## MATERIAL TO PROCESS
....

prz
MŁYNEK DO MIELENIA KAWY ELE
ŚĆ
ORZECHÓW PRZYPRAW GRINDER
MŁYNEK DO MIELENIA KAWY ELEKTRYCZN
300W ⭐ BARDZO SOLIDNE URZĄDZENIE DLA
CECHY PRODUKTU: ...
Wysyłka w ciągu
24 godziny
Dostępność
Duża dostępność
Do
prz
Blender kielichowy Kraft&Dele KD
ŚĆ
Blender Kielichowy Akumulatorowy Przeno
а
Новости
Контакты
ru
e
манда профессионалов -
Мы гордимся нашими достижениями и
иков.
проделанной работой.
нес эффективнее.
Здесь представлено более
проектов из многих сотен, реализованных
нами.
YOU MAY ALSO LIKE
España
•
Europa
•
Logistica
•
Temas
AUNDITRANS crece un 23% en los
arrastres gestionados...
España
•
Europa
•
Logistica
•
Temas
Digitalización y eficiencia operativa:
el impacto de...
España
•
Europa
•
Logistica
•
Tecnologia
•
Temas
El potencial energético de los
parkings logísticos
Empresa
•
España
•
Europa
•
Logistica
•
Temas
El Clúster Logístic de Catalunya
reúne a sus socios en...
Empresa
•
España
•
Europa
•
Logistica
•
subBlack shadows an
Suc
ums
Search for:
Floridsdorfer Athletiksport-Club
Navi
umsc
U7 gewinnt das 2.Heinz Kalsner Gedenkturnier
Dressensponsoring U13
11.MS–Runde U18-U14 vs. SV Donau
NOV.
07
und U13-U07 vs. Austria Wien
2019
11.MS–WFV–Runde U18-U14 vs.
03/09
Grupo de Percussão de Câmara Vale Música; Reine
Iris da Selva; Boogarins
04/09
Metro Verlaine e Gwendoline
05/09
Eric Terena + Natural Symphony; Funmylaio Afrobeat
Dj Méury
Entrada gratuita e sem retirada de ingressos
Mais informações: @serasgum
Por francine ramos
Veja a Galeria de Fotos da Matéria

....

Examine the records and pull out every line where the string "Runde" occurs.

11.MS–Runde U18-U14 vs. SV Donau
11.MS–WFV–Runde U18-U14 vs.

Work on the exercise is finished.